As I write this, it’s exactly a year since the infamous Jan. 6 insurrection at our nation’s capital. Rioters stormed the gates of the Capitol Building, some thinking they were invading the White House.
About 2,000 people surrounded the Capitol Building as it was rushed, although there were many thousands more supporters of the former president in the city at that point. They had come for a rally, curiously held on the same day that the Congress was set to validate the results of the latest election, which the former president had lost.
The former president was not in a good mood. He told the people at the rally that they were going to march up Pennsylvania Avenue (which he said he loved) and take back control of their government. Obviously, folks listening to him thought that their government had been stolen, the election results misreported and they were still listening to the president of the United States.
They weren’t. Joe Biden had won the presidency by seven million votes. The election took place in the middle of a worldwide pandemic. More people voted than in any previous election. The election process was not only watched, it was investigated down to the last vote. Although some people cried widespread election fraud when their candidate lost, the truth was there wasn’t evidence found of any. Some people had attempted fraud, but they were caught. They had voted for the former president… twice. The Supreme Court threw out every one of his claims of fraud for lack of evidence.
In the ensuing attack, five people were killed, more than 100 were injured and four security guards later took their own lives. That always struck me as curious. What were they told about their future career opportunities/life expectancy that would make them see suicide as their only way out?
There’s a drawback to all the technology that we now possess. The drawback is, it’s everywhere. In every British crime-related show, there are references to CCTV, which are outdoor security cameras.
The people invading the Capitol were seen by such cameras. To make matters worse, many of them were “live streaming” during the break in, one woman even hyping her real estate firm with an address and contact information. It wasn’t hard to track her down.
It wasn’t that difficult to find most of the leading characters of that day. The “shaman,” “podium guy” and about a dozen others were soon found, charged and sentenced. Of course, they all protested their arrests. They said they had gone to the Capitol Building at the invitation of the former president, who, although he told the crowd that he would be walking with them, was instead watching the entire spectacle on TV, safe and secure. So secure that he didn’t have to be whisked off to a safer location like every member of Congress, including Mike Pence.

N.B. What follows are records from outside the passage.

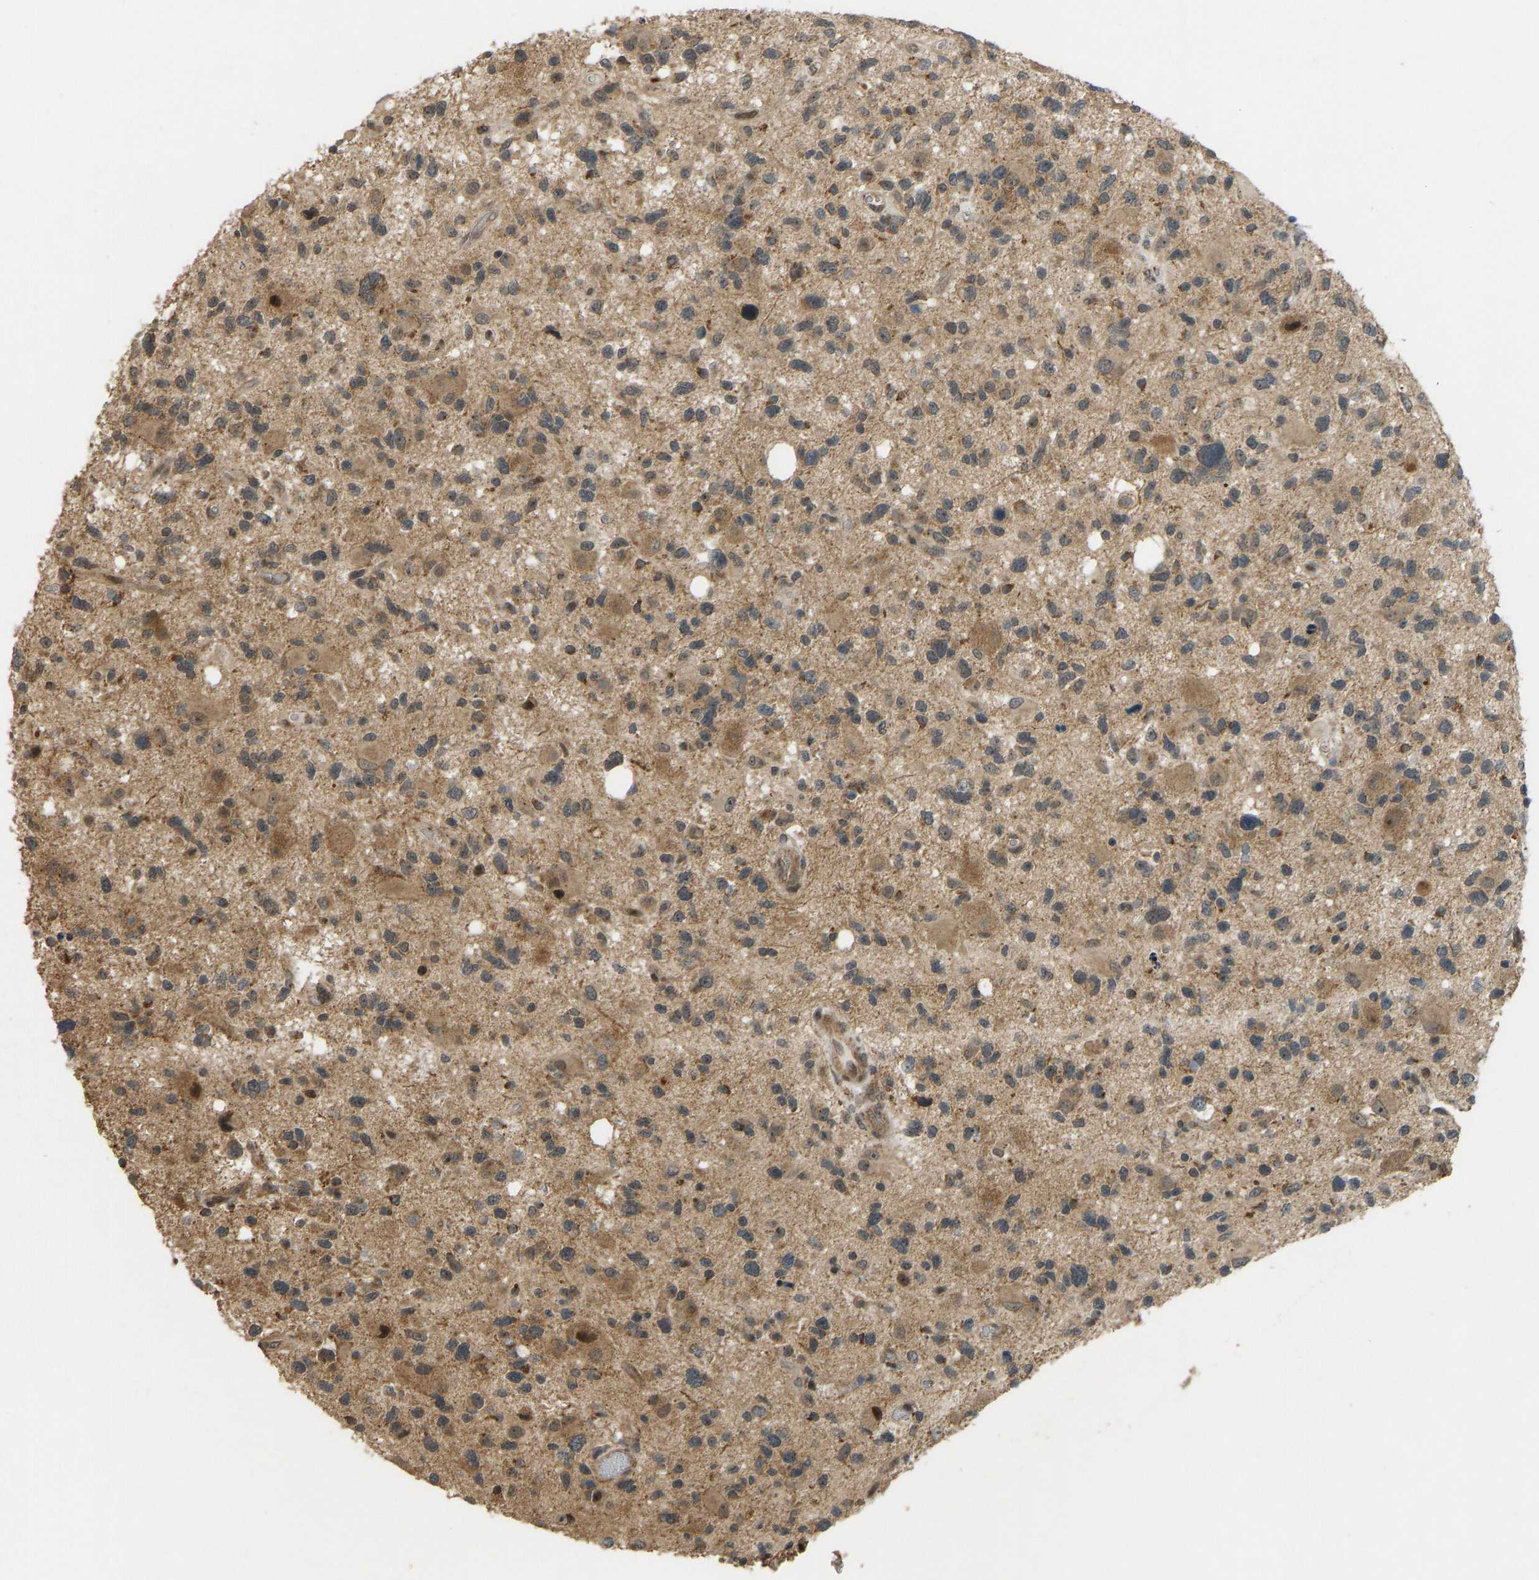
{"staining": {"intensity": "moderate", "quantity": ">75%", "location": "cytoplasmic/membranous"}, "tissue": "glioma", "cell_type": "Tumor cells", "image_type": "cancer", "snomed": [{"axis": "morphology", "description": "Glioma, malignant, High grade"}, {"axis": "topography", "description": "Brain"}], "caption": "A high-resolution image shows immunohistochemistry staining of malignant high-grade glioma, which demonstrates moderate cytoplasmic/membranous staining in approximately >75% of tumor cells.", "gene": "ACADS", "patient": {"sex": "male", "age": 33}}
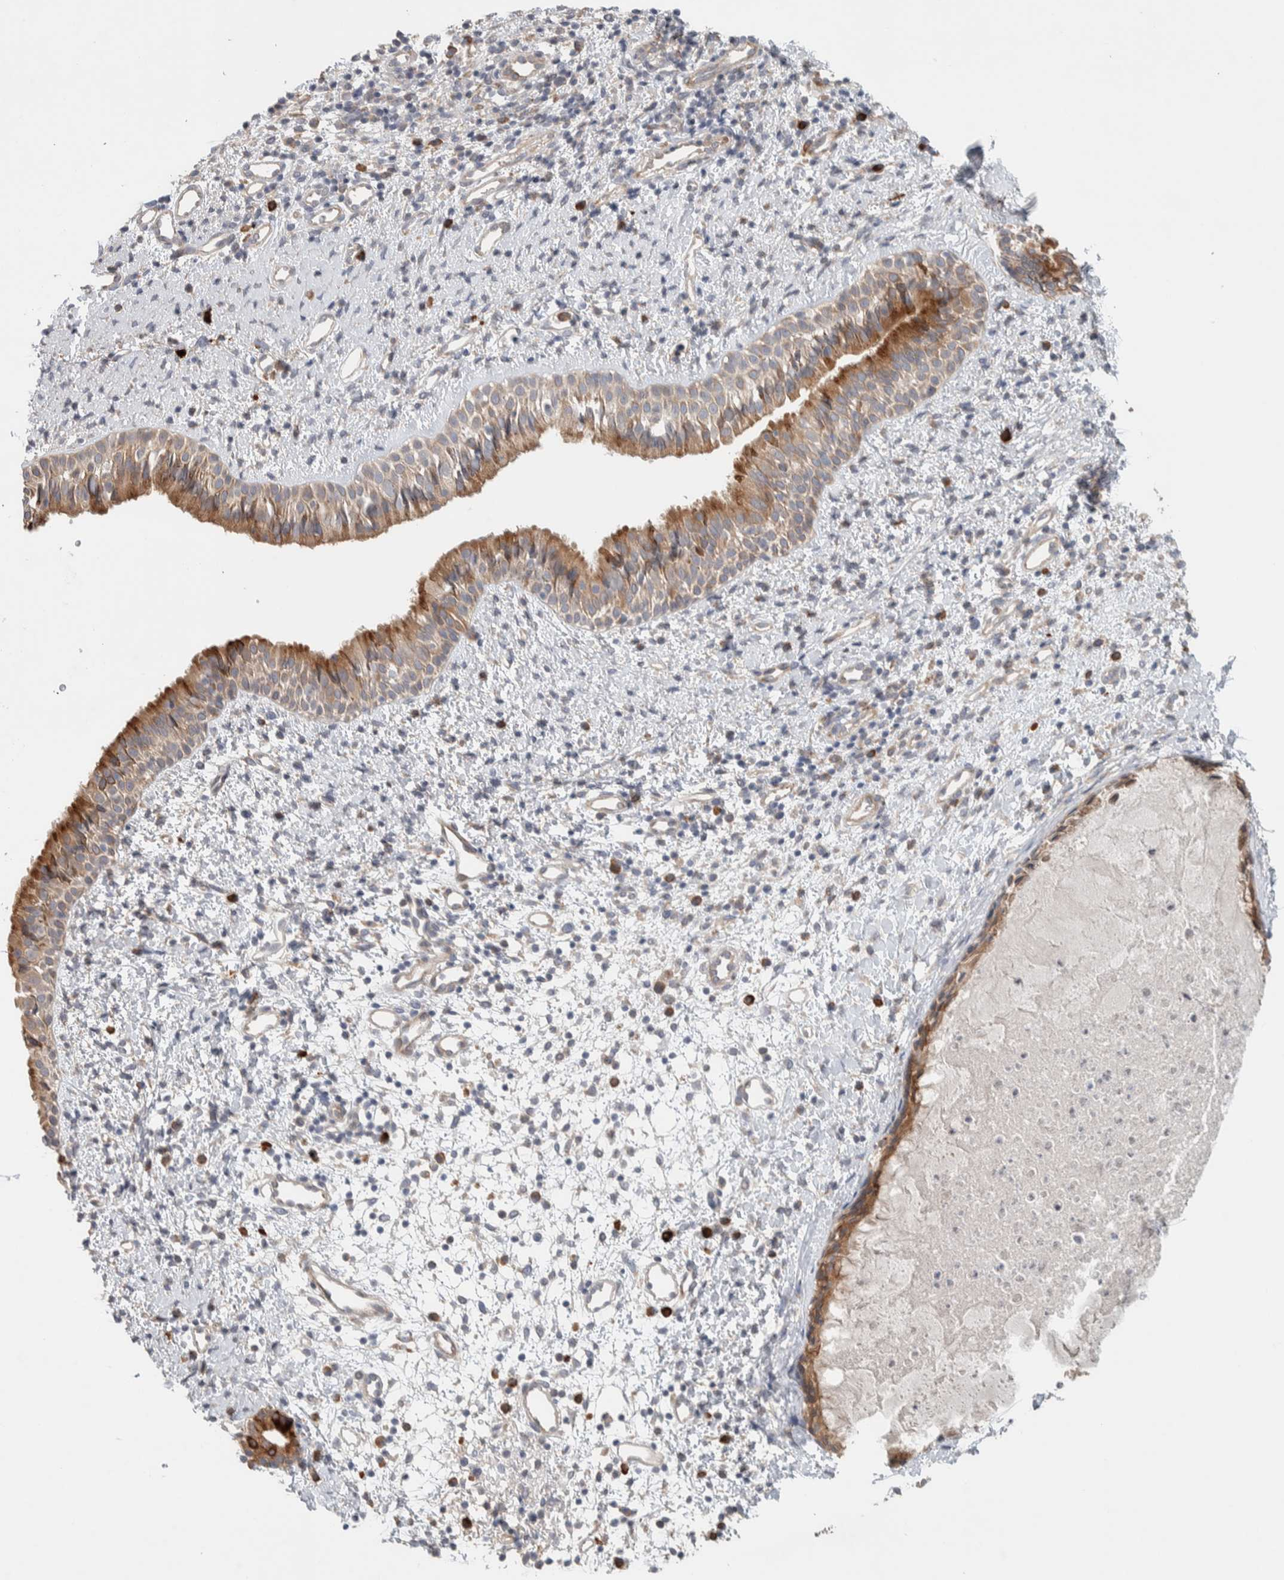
{"staining": {"intensity": "moderate", "quantity": ">75%", "location": "cytoplasmic/membranous"}, "tissue": "nasopharynx", "cell_type": "Respiratory epithelial cells", "image_type": "normal", "snomed": [{"axis": "morphology", "description": "Normal tissue, NOS"}, {"axis": "topography", "description": "Nasopharynx"}], "caption": "Nasopharynx stained with DAB immunohistochemistry (IHC) shows medium levels of moderate cytoplasmic/membranous staining in about >75% of respiratory epithelial cells.", "gene": "ADCY8", "patient": {"sex": "male", "age": 22}}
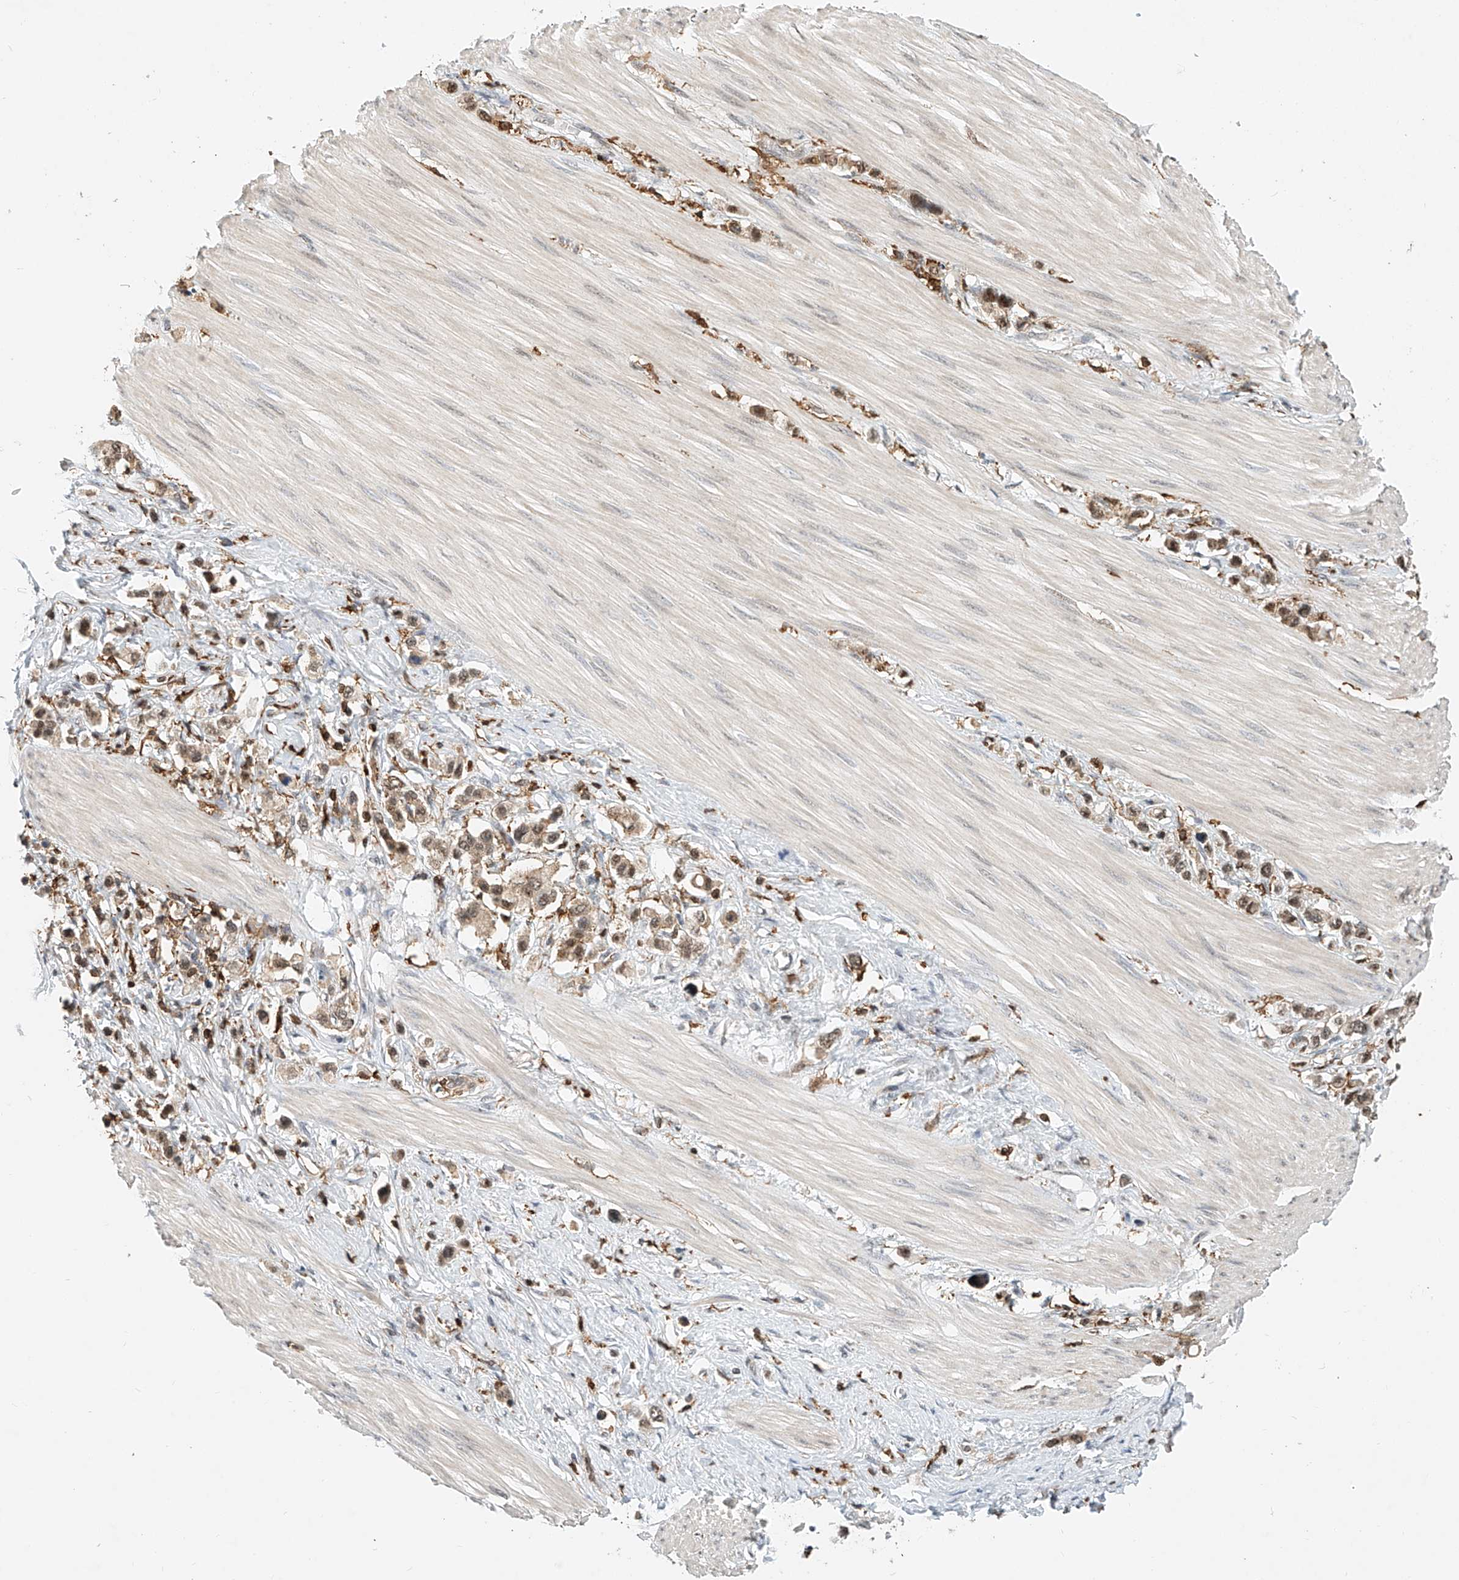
{"staining": {"intensity": "moderate", "quantity": ">75%", "location": "nuclear"}, "tissue": "stomach cancer", "cell_type": "Tumor cells", "image_type": "cancer", "snomed": [{"axis": "morphology", "description": "Adenocarcinoma, NOS"}, {"axis": "topography", "description": "Stomach"}], "caption": "A brown stain highlights moderate nuclear positivity of a protein in stomach adenocarcinoma tumor cells.", "gene": "MICAL1", "patient": {"sex": "female", "age": 65}}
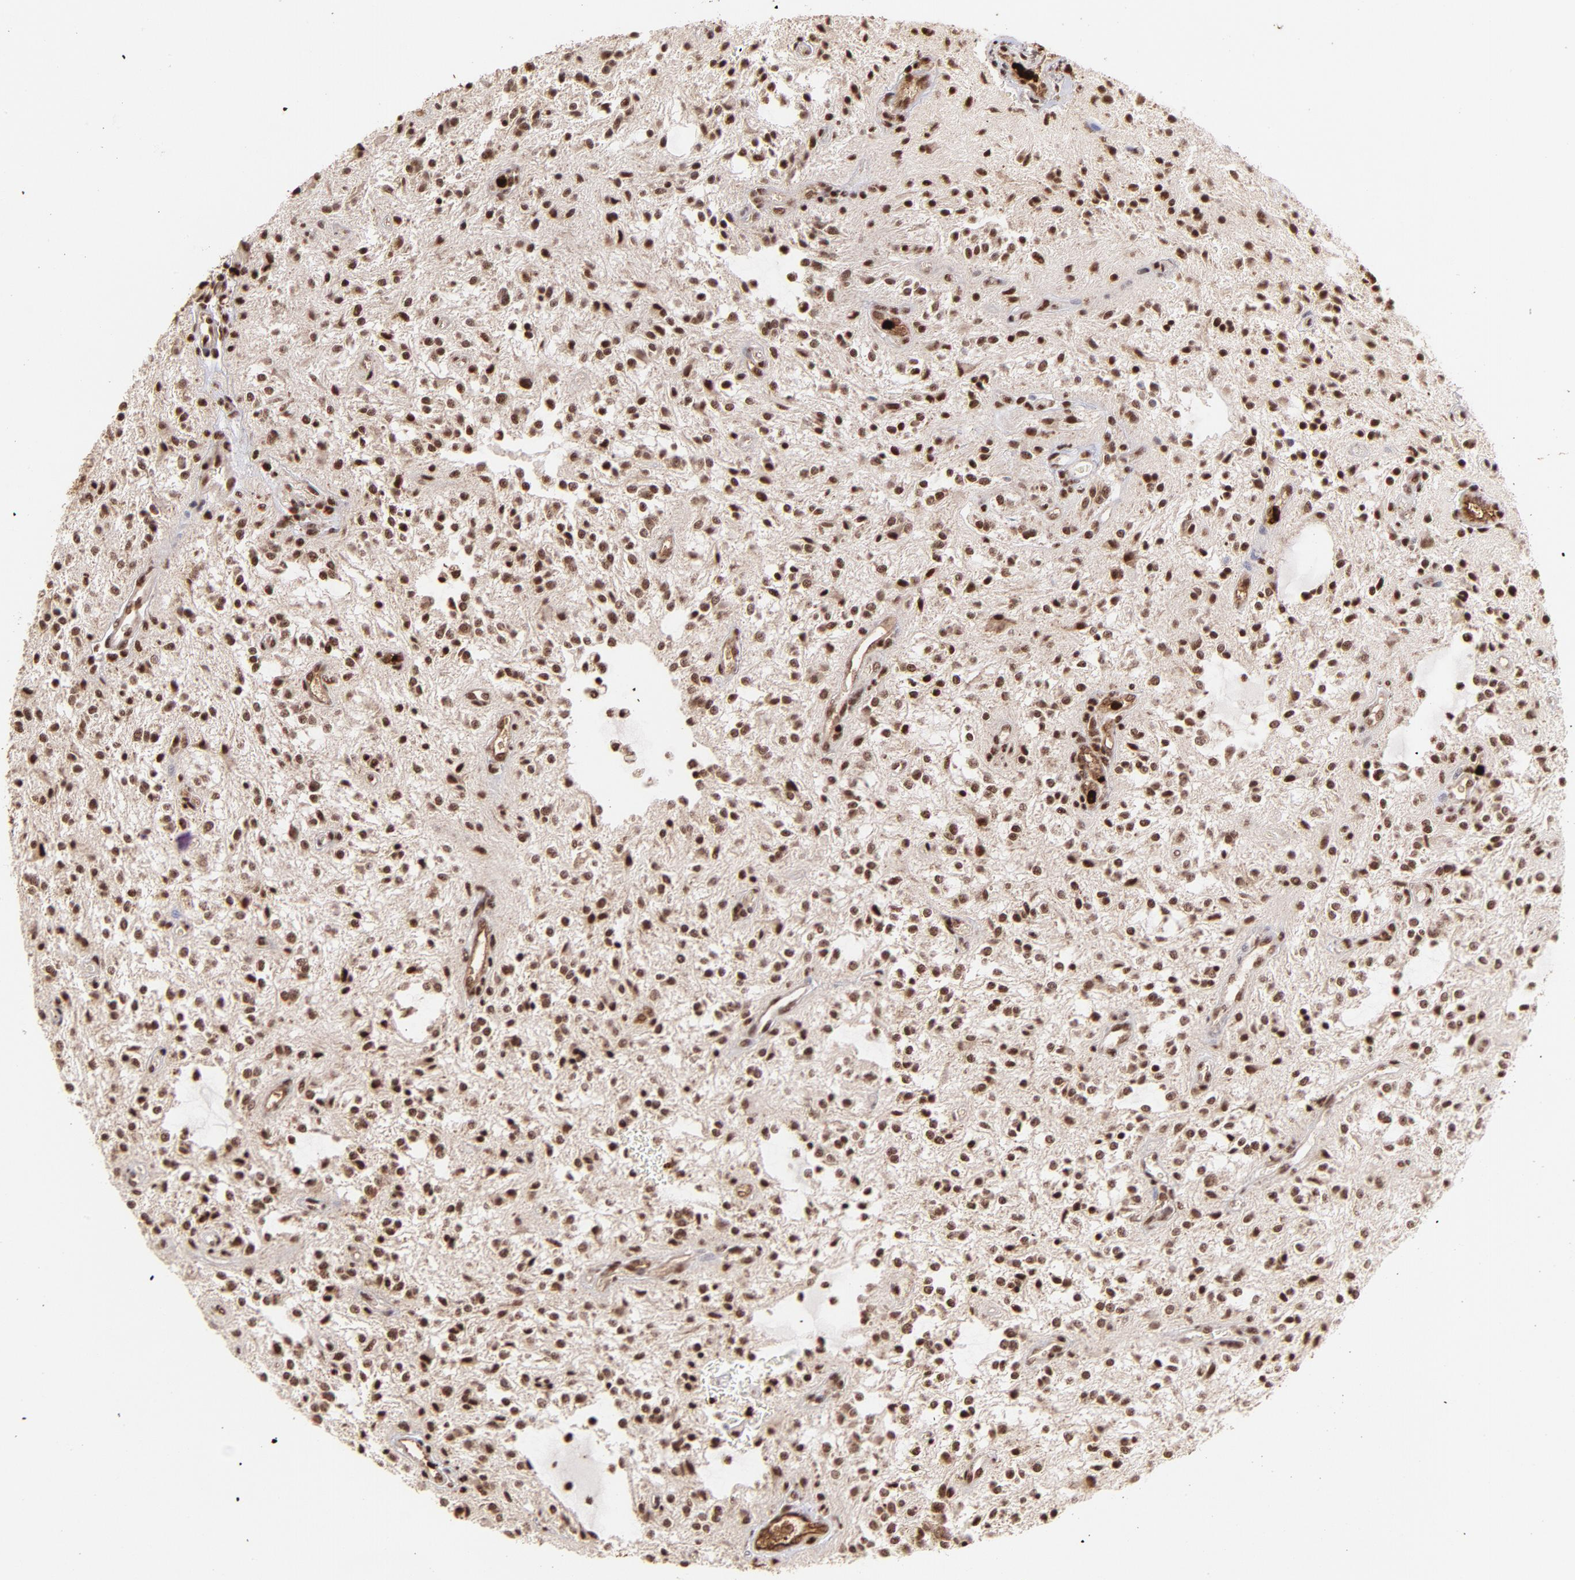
{"staining": {"intensity": "strong", "quantity": ">75%", "location": "nuclear"}, "tissue": "glioma", "cell_type": "Tumor cells", "image_type": "cancer", "snomed": [{"axis": "morphology", "description": "Glioma, malignant, NOS"}, {"axis": "topography", "description": "Cerebellum"}], "caption": "IHC photomicrograph of neoplastic tissue: glioma stained using IHC exhibits high levels of strong protein expression localized specifically in the nuclear of tumor cells, appearing as a nuclear brown color.", "gene": "ZFX", "patient": {"sex": "female", "age": 10}}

Ahh…Mike Pence. One of the rioters had thoughtfully constructed a gallows to hang Mike Pence from for disobeying the command of the former president to void the election. The fact that he had refused was supposedly confidential, yet the crowd breaking into the Capitol knew it instantly. They also knew what back doors were unlocked and could be entered. Supposedly, some of them had been given a tour of the Capitol Building the day before, allegedly by some members of Congress.
I found it odd that people carrying banners bearing the names of the former president and vice president would then become a lynch mob looking to murder the vice president. Kind of self-defeating, no? Like telling your followers not to take a vaccine that could save their lives?
All of this madness seemed to be predicated on the “fact” that the former president had actually won the election and that the current president was somehow a poser that had fooled the entire country into thinking he had won.
The truth of the matter is that he did win and the former president now appears to be a big crybaby who refuses to understand how he lost this time because he’s always managed to get away with scamming people before. But, as the once revered President Lincoln used to say, you can’t fool all of the people all of the time. Eventually you run out of luck or lies or street cred, and then what do you do?
Now, the question is: will people higher up on the food chain pay for their actions during the insurrection? The answer is no, of course they won’t. A former president had been given a choice as to whether to indict another former president of the opposite party for war crimes. He declined to do so because his legal team said he only had a 50-50 chance of winning the case and would not be able to simultaneously enact some important legislation. That president went for progress rather than politics.
And it will happen this time, too. There’s too much going on to pursue this matter to its logical extent. By the time all the charges are filed, the case decided, the sentence ready to be carried out, the current president’s term will be over and the subject of his investigations might just be president again.
But, even though we were told earlier on in his administration that we shouldn’t believe what we saw with our own eyes, we did watch the events of that day. Horrified or galvanized, each of us sat there and watched. We saw what went on. We knew who the guilty parties involved were and what they tried to do to overturn our democracy.
And we won’t forget it. Ever.
Keep the faith. Justice is a long road.